After months of relentless bitching and moaning, the NBA players finally got what they wanted: David Stern is going to scrap the new ball and bring back the old one. And just in time for Christmas! Truly this is the season for giving. (Unless you're one of the schmucks who dropped $100 or more for the new ball; in your case, it's the season for regifting the horrible thing.)

Pretty much everybody is happy about the reverse change. According to Mark Madsen, Minnesota teammates Kevin Garnett and Ricky Davis
practically started humping each other when they heard the news. Kobe proclaimed that he'd might not have missed a shot yet this season if he'd been shooting with the old ball. And someone on the Milwaukee Bucks said something vaguely positive about the switch, but frankly I don't really care about those guys.
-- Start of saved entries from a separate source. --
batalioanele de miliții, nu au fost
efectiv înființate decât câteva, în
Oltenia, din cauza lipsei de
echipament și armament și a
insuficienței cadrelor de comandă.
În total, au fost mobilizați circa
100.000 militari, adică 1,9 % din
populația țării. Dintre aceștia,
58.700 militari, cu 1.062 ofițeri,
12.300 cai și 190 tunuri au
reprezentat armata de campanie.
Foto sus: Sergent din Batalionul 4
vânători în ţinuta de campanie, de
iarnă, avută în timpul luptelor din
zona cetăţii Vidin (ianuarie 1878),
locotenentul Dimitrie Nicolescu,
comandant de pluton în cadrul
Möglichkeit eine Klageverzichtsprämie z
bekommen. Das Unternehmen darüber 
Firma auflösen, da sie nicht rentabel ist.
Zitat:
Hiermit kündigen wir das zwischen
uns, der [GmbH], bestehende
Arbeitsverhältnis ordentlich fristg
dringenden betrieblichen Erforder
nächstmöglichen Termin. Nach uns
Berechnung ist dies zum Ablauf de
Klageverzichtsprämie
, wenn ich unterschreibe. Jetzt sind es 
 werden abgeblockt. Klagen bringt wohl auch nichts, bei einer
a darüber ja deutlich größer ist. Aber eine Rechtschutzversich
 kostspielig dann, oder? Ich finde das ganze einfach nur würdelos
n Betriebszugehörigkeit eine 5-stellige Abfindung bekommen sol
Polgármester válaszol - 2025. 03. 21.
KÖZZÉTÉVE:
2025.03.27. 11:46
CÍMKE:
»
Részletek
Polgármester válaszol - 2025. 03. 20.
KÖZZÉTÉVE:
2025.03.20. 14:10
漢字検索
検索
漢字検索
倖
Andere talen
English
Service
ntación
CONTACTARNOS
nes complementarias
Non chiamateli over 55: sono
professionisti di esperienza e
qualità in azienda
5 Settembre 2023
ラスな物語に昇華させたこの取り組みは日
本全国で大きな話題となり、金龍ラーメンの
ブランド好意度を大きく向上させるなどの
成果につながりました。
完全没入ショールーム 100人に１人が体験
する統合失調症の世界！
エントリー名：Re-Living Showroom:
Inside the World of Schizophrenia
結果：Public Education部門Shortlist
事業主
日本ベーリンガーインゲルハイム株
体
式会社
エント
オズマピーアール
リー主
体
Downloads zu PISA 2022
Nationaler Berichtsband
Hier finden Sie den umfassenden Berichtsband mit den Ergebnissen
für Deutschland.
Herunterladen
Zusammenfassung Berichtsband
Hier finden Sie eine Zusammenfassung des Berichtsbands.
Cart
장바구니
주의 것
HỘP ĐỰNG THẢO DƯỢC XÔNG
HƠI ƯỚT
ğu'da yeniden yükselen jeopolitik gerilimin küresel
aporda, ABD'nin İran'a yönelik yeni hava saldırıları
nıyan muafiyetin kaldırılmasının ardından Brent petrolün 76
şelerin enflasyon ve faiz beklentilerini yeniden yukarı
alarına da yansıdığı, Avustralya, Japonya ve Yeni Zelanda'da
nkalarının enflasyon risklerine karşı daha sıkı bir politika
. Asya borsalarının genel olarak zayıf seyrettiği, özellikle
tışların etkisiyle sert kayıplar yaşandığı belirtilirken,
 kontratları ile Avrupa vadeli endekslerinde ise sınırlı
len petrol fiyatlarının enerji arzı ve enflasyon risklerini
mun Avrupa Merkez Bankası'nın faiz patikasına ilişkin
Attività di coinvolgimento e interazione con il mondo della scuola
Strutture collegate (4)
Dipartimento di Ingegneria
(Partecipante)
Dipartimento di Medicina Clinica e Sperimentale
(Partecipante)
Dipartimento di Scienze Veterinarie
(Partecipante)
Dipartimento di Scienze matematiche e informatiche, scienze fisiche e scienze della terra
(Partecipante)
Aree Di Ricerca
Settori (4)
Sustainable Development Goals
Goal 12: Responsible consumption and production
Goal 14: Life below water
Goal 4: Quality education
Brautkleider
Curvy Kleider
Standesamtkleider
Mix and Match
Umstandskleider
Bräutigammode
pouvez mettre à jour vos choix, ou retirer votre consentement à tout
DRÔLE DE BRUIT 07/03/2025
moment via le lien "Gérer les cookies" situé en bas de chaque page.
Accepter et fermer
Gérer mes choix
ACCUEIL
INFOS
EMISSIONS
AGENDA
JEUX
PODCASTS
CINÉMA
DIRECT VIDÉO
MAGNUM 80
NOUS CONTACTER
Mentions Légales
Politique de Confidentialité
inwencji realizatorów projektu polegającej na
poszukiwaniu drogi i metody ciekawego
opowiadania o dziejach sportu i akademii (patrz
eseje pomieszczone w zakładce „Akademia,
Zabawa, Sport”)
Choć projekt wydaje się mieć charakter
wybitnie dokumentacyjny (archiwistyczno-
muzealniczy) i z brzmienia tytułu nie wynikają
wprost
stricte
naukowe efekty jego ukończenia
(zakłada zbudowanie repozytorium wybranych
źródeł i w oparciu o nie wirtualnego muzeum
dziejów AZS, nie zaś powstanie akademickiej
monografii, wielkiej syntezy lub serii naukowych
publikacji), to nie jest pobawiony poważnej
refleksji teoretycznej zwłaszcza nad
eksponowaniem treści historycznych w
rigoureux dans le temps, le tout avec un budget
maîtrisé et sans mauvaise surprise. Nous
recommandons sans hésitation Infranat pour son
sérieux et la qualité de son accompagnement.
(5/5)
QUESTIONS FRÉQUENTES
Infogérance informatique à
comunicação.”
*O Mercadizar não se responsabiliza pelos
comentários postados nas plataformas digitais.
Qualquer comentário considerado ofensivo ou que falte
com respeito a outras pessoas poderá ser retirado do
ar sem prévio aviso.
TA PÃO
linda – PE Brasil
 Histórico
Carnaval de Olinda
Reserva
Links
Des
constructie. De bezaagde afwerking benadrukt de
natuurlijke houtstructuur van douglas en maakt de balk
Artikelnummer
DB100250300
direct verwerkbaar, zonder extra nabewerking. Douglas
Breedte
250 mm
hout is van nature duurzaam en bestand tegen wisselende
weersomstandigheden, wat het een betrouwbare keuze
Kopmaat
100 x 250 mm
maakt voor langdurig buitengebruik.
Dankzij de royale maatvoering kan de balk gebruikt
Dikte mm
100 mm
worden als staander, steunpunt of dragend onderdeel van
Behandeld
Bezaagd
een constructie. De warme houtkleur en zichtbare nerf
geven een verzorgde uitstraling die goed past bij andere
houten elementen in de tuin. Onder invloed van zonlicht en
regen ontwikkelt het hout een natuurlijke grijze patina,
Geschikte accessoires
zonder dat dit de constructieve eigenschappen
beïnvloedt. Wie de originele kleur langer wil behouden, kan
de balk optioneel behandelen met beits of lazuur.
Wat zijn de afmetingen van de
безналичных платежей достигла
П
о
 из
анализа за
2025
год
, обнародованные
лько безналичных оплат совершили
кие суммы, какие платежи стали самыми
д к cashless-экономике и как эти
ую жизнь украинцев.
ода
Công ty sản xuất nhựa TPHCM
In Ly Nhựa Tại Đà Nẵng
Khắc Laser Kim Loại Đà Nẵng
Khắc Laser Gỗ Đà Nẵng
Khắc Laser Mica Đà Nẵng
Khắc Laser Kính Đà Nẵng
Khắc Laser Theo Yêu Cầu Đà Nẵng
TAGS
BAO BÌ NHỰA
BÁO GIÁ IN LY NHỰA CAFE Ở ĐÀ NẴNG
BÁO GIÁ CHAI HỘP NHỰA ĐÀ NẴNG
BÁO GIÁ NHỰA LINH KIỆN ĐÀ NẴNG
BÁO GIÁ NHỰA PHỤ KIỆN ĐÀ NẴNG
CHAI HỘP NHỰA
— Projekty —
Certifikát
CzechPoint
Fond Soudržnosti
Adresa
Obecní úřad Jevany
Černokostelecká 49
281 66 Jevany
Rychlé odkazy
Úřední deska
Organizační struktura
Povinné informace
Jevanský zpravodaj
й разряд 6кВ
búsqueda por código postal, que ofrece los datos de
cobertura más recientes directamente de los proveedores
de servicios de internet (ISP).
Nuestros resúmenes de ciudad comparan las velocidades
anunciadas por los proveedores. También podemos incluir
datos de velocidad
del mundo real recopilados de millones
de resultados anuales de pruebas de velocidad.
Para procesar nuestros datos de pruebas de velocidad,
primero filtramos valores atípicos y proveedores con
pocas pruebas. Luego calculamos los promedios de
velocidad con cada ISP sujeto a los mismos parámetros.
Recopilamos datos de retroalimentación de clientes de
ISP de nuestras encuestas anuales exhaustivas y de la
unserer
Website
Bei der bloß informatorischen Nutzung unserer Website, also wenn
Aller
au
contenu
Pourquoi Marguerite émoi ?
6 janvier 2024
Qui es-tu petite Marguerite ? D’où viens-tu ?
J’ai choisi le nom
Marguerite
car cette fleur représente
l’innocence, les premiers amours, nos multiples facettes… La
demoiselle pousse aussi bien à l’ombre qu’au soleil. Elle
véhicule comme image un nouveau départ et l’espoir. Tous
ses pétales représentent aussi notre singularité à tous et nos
The best "I love the old ball" comments came from Rip Hamilton, who apparently is planning a romantic dinner date followed by a night of slow and passionate lovemaking with the returning rock, which he described as a "lost girlfriend." That's, uh, great, Rip. I'm happy for you. And I'm glad I don't have to share athletic equipment with you. So my message to the other Pistons is this: disinfect the ball before every shoot around, just to be safe.

ball love
Remember: When you try to steal the ball from Rip Hamilton,
you're really trying to fuck his girlfriend. That's not cool.